Background/Purpose: To evaluate long-term clinical/radiographic efficacy of IV GLM 2mg/kg+MTX in active RA despite MTX through wk112.

Methods: 592 pts with active RA (≥6/66 SJC, ≥6/68 TJC, CRP≥1.0mg/dL, RF and/or anti-CCP positive) despite ≥3months of MTX(15-25mg/wk) participated in this multicenter, randomized, double-blind, placebo(PBO)-controlled study. Pts were randomized to IV GLM 2mg/kg or PBO at wks0&4 and q8wks; all pts continued stable MTX. PBO pts with <10% improvement in SJC+TJC at wk16 could early escape to IV GLM 2mg/kg (wks16&20, q8wks). All PBO pts received IV GLM 2mg/kg starting at wk24. Primary endpoint was wk14 ACR20. Radiographs of hands and feet at wks 0, 24(wk16, early escape), 52, and 100 were scored by 2 independent readers and adjudicator (as needed) using the vdH-S score. Reading Session 2 included wk0, wk52, and wk100 scoresIn general, analyses at wks 24, 52, and 100 were performed using ITT methodology, with imputation for missing data.

Results:  82% of pts (486/592) continued through wk112; 106 pts d/c, mostly due to AEs(44pts) and few due to lack of efficacy (12pts). At wk14, significantly (p<0.001) larger proportions of GLM+MTX vs PBO+MTX pts had ACR20/50/70, DAS28-CRP good/moderate responses, and greater improvements in HAQ. Clinical improvements were maintained through wk100 (final efficacy visit), when ACR20/50/70 responses among all GLM+MTX-treated pts were 68.1%, 43.8%, and 23.5%, resp; DAS28-CRP moderate/good response was 81.9%; and median improvement from wk0 in HAQ was 0.5; 67.1% of GLM+MTX pts had improvement in HAQ ≥0.25 from baseline. GLM+MTX-treated pts continued to have significantly less radiographic progression based on vdH-S total and subscores vs PBO+MTX at wk24, and PBO+MTXàGLM + MTX at wk52 and wk100. Pts randomized to PBO+MTX who began GLM at wk16/24 demonstrated marked slowing of radiographic progression from wk24-52 and from wk52-100. Through wk112 (final safety visit), the mean follow-up for all GLM-treated pts was 96wks. AEs and serious AEs occurred in 79% and 18%, resp, of GLM-treated pts (vs 49% and 2% at wk24). 3 cases of TB and 2 serious opportunistic infections (cryptococcal pneumonia, intervertebral discitis) were reported through wk112. 6pts (1.0%) died: 1 PBO+MTX and 5 (0.8%) GLM+MTX (pneumonia/MI, dehydration, abdominal TB, unknown x 2). Through wk112, the proportion of infusions with infusion reactions was 0.4% and the proportion of pts with infusion reactions was 3.9% (vs. 1.1% and 3.5%, respectively, at wk24).

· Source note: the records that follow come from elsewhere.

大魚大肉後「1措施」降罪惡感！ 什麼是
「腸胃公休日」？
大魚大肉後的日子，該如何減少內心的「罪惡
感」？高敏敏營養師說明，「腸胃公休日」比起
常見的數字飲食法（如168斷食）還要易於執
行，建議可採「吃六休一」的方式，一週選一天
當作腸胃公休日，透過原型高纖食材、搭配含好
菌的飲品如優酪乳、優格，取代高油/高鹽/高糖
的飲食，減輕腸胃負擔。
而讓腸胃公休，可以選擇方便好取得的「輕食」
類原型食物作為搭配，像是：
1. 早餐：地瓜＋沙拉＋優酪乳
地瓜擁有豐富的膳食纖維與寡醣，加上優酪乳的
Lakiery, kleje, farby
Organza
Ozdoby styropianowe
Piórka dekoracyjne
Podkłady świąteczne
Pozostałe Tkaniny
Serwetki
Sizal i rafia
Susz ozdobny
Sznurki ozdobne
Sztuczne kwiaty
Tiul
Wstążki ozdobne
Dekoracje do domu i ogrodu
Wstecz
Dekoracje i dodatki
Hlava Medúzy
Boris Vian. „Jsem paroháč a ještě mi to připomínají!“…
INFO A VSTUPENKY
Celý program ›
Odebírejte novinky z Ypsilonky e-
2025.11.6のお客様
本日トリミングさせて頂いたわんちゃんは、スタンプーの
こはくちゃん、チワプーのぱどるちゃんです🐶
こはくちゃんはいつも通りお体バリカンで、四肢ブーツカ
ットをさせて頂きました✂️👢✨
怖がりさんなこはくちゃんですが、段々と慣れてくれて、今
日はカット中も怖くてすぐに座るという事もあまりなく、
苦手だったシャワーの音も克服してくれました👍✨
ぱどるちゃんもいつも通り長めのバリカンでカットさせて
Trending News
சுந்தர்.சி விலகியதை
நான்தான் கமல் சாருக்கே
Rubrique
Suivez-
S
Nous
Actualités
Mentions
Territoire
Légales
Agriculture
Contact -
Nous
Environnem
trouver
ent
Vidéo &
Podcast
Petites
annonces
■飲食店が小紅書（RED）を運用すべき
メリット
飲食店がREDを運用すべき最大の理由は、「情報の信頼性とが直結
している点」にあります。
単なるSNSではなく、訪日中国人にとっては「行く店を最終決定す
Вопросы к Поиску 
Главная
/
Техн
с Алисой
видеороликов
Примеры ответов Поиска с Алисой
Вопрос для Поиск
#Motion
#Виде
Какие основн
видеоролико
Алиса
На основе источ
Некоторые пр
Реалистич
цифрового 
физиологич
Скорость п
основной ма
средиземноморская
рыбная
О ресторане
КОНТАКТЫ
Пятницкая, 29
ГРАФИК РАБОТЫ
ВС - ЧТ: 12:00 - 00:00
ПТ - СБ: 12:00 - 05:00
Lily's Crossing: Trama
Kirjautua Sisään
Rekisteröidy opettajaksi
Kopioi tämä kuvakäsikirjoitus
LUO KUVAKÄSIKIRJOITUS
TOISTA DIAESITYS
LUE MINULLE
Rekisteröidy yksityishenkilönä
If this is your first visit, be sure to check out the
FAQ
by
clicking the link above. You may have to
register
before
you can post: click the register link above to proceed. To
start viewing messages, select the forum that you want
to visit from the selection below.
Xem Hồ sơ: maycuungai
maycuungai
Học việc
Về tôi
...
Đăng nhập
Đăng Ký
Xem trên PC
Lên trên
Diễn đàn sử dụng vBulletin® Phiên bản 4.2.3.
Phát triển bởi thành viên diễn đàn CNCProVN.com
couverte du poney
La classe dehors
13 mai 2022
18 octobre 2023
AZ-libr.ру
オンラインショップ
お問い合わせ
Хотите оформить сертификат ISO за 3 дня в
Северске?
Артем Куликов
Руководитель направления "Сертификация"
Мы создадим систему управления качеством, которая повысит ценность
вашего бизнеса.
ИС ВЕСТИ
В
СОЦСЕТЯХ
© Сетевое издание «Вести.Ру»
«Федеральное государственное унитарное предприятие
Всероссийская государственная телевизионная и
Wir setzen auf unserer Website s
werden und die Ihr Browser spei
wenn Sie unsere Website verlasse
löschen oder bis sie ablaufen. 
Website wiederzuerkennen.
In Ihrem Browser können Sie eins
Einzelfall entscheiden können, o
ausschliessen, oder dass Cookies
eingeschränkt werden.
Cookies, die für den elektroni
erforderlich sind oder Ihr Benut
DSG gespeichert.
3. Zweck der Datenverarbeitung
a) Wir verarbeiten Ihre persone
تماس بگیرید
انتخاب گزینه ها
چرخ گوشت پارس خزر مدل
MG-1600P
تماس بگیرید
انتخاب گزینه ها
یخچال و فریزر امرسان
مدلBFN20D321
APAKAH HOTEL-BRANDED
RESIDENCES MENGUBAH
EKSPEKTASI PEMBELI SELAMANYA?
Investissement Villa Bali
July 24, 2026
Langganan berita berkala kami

Conclusion: IV GLM+MTX significantly inhibited radiographic progression (vdH-S scores) at wks 24,52 and 100. Among PBO-treated pts who began GLM at wk16/24, marked slowing of radiographic progression, to rates similar to pts randomized to GLM, was observed from wk24-52 and from wk52-100. IV GLM+MTX also significantly improved and maintained RA signs/symptoms in pts with active RA despite ongoing MTX and continued to demonstrate an acceptable safety profile through wk112.